--- START OF Stored rows ---

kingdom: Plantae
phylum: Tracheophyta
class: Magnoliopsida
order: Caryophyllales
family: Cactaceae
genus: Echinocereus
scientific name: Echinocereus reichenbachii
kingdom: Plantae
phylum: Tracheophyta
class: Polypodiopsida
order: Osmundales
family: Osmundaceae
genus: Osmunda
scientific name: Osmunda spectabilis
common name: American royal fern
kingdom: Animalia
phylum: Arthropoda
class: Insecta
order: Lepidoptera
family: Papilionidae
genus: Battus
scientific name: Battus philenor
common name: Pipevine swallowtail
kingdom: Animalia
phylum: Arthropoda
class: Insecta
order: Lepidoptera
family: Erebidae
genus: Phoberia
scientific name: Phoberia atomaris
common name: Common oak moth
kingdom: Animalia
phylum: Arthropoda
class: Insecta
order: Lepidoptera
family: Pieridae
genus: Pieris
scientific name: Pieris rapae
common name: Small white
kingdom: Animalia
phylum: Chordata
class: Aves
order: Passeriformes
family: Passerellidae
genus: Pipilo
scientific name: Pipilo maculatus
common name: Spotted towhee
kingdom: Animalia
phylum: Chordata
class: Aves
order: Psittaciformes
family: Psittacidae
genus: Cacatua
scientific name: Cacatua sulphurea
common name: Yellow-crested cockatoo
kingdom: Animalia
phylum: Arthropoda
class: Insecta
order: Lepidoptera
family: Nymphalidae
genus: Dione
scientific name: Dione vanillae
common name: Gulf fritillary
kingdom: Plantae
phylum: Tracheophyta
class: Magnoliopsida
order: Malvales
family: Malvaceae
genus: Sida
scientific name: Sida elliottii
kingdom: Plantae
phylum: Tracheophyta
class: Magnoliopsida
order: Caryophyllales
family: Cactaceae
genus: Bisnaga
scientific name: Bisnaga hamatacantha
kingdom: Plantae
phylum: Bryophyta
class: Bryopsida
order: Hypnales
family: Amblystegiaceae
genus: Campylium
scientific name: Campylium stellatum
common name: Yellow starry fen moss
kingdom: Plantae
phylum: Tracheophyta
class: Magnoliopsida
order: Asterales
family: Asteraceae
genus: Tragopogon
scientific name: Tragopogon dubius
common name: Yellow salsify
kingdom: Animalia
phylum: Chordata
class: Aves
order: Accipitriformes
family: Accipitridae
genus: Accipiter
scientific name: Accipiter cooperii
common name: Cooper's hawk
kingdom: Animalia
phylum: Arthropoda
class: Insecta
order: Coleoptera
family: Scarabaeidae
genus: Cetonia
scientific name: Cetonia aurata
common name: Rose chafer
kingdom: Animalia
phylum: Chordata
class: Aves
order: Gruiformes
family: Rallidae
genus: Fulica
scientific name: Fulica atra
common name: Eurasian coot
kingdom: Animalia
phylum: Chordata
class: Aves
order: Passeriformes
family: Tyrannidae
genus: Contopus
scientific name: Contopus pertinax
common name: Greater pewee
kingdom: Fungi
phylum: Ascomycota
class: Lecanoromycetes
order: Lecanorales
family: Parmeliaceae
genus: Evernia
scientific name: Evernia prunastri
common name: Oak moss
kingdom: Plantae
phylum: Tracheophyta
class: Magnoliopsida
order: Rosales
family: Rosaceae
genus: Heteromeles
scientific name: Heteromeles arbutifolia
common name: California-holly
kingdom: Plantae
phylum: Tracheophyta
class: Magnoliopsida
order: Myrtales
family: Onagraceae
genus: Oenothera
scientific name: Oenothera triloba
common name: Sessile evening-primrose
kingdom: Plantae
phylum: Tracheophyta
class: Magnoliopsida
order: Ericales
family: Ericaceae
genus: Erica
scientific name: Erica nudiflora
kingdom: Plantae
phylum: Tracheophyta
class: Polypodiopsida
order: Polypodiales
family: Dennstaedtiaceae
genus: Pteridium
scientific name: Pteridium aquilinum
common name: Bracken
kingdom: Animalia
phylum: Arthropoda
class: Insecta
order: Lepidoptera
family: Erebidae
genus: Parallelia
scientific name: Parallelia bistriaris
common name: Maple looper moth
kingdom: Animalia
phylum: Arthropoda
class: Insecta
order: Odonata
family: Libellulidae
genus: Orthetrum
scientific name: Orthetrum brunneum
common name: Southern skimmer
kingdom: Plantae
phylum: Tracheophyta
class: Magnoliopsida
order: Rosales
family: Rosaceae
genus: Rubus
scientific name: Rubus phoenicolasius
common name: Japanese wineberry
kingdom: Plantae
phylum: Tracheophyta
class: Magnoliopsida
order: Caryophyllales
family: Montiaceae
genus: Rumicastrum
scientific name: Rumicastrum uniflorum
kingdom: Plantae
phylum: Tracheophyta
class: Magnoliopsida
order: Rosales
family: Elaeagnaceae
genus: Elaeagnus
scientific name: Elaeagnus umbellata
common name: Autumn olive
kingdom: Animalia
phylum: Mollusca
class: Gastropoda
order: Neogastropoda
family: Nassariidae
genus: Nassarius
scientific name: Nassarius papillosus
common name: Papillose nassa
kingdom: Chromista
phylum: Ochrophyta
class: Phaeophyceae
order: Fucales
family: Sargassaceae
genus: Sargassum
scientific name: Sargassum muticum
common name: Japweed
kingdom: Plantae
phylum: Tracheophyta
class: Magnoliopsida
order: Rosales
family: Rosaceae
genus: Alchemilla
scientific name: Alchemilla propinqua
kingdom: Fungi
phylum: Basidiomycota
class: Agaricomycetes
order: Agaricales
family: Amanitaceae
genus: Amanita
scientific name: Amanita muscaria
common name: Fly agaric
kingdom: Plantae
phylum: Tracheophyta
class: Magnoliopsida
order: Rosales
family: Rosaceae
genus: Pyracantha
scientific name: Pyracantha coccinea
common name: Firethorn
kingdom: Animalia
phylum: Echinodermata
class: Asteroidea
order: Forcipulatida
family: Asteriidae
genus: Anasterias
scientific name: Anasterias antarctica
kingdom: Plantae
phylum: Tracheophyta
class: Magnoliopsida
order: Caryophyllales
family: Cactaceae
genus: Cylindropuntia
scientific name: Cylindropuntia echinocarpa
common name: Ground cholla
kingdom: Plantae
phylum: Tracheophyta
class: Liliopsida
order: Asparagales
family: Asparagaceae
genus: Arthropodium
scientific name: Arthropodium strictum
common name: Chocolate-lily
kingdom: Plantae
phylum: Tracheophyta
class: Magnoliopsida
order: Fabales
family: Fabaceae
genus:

--- END OF Stored rows ---

**Problem description:** Print the entire listing above again with every line unchanged and in its original order.

**Output of the exercise:**
kingdom: Plantae
phylum: Tracheophyta
class: Magnoliopsida
order: Caryophyllales
family: Cactaceae
genus: Echinocereus
scientific name: Echinocereus reichenbachii
kingdom: Plantae
phylum: Tracheophyta
class: Polypodiopsida
order: Osmundales
family: Osmundaceae
genus: Osmunda
scientific name: Osmunda spectabilis
common name: American royal fern
kingdom: Animalia
phylum: Arthropoda
class: Insecta
order: Lepidoptera
family: Papilionidae
genus: Battus
scientific name: Battus philenor
common name: Pipevine swallowtail
kingdom: Animalia
phylum: Arthropoda
class: Insecta
order: Lepidoptera
family: Erebidae
genus: Phoberia
scientific name: Phoberia atomaris
common name: Common oak moth
kingdom: Animalia
phylum: Arthropoda
class: Insecta
order: Lepidoptera
family: Pieridae
genus: Pieris
scientific name: Pieris rapae
common name: Small white
kingdom: Animalia
phylum: Chordata
class: Aves
order: Passeriformes
family: Passerellidae
genus: Pipilo
scientific name: Pipilo maculatus
common name: Spotted towhee
kingdom: Animalia
phylum: Chordata
class: Aves
order: Psittaciformes
family: Psittacidae
genus: Cacatua
scientific name: Cacatua sulphurea
common name: Yellow-crested cockatoo
kingdom: Animalia
phylum: Arthropoda
class: Insecta
order: Lepidoptera
family: Nymphalidae
genus: Dione
scientific name: Dione vanillae
common name: Gulf fritillary
kingdom: Plantae
phylum: Tracheophyta
class: Magnoliopsida
order: Malvales
family: Malvaceae
genus: Sida
scientific name: Sida elliottii
kingdom: Plantae
phylum: Tracheophyta
class: Magnoliopsida
order: Caryophyllales
family: Cactaceae
genus: Bisnaga
scientific name: Bisnaga hamatacantha
kingdom: Plantae
phylum: Bryophyta
class: Bryopsida
order: Hypnales
family: Amblystegiaceae
genus: Campylium
scientific name: Campylium stellatum
common name: Yellow starry fen moss
kingdom: Plantae
phylum: Tracheophyta
class: Magnoliopsida
order: Asterales
family: Asteraceae
genus: Tragopogon
scientific name: Tragopogon dubius
common name: Yellow salsify
kingdom: Animalia
phylum: Chordata
class: Aves
order: Accipitriformes
family: Accipitridae
genus: Accipiter
scientific name: Accipiter cooperii
common name: Cooper's hawk
kingdom: Animalia
phylum: Arthropoda
class: Insecta
order: Coleoptera
family: Scarabaeidae
genus: Cetonia
scientific name: Cetonia aurata
common name: Rose chafer
kingdom: Animalia
phylum: Chordata
class: Aves
order: Gruiformes
family: Rallidae
genus: Fulica
scientific name: Fulica atra
common name: Eurasian coot
kingdom: Animalia
phylum: Chordata
class: Aves
order: Passeriformes
family: Tyrannidae
genus: Contopus
scientific name: Contopus pertinax
common name: Greater pewee
kingdom: Fungi
phylum: Ascomycota
class: Lecanoromycetes
order: Lecanorales
family: Parmeliaceae
genus: Evernia
scientific name: Evernia prunastri
common name: Oak moss
kingdom: Plantae
phylum: Tracheophyta
class: Magnoliopsida
order: Rosales
family: Rosaceae
genus: Heteromeles
scientific name: Heteromeles arbutifolia
common name: California-holly
kingdom: Plantae
phylum: Tracheophyta
class: Magnoliopsida
order: Myrtales
family: Onagraceae
genus: Oenothera
scientific name: Oenothera triloba
common name: Sessile evening-primrose
kingdom: Plantae
phylum: Tracheophyta
class: Magnoliopsida
order: Ericales
family: Ericaceae
genus: Erica
scientific name: Erica nudiflora
kingdom: Plantae
phylum: Tracheophyta
class: Polypodiopsida
order: Polypodiales
family: Dennstaedtiaceae
genus: Pteridium
scientific name: Pteridium aquilinum
common name: Bracken
kingdom: Animalia
phylum: Arthropoda
class: Insecta
order: Lepidoptera
family: Erebidae
genus: Parallelia
scientific name: Parallelia bistriaris
common name: Maple looper moth
kingdom: Animalia
phylum: Arthropoda
class: Insecta
order: Odonata
family: Libellulidae
genus: Orthetrum
scientific name: Orthetrum brunneum
common name: Southern skimmer
kingdom: Plantae
phylum: Tracheophyta
class: Magnoliopsida
order: Rosales
family: Rosaceae
genus: Rubus
scientific name: Rubus phoenicolasius
common name: Japanese wineberry
kingdom: Plantae
phylum: Tracheophyta
class: Magnoliopsida
order: Caryophyllales
family: Montiaceae
genus: Rumicastrum
scientific name: Rumicastrum uniflorum
kingdom: Plantae
phylum: Tracheophyta
class: Magnoliopsida
order: Rosales
family: Elaeagnaceae
genus: Elaeagnus
scientific name: Elaeagnus umbellata
common name: Autumn olive
kingdom: Animalia
phylum: Mollusca
class: Gastropoda
order: Neogastropoda
family: Nassariidae
genus: Nassarius
scientific name: Nassarius papillosus
common name: Papillose nassa
kingdom: Chromista
phylum: Ochrophyta
class: Phaeophyceae
order: Fucales
family: Sargassaceae
genus: Sargassum
scientific name: Sargassum muticum
common name: Japweed
kingdom: Plantae
phylum: Tracheophyta
class: Magnoliopsida
order: Rosales
family: Rosaceae
genus: Alchemilla
scientific name: Alchemilla propinqua
kingdom: Fungi
phylum: Basidiomycota
class: Agaricomycetes
order: Agaricales
family: Amanitaceae
genus: Amanita
scientific name: Amanita muscaria
common name: Fly agaric
kingdom: Plantae
phylum: Tracheophyta
class: Magnoliopsida
order: Rosales
family: Rosaceae
genus: Pyracantha
scientific name: Pyracantha coccinea
common name: Firethorn
kingdom: Animalia
phylum: Echinodermata
class: Asteroidea
order: Forcipulatida
family: Asteriidae
genus: Anasterias
scientific name: Anasterias antarctica
kingdom: Plantae
phylum: Tracheophyta
class: Magnoliopsida
order: Caryophyllales
family: Cactaceae
genus: Cylindropuntia
scientific name: Cylindropuntia echinocarpa
common name: Ground cholla
kingdom: Plantae
phylum: Tracheophyta
class: Liliopsida
order: Asparagales
family: Asparagaceae
genus: Arthropodium
scientific name: Arthropodium strictum
common name: Chocolate-lily
kingdom: Plantae
phylum: Tracheophyta
class: Magnoliopsida
order: Fabales
family: Fabaceae
genus:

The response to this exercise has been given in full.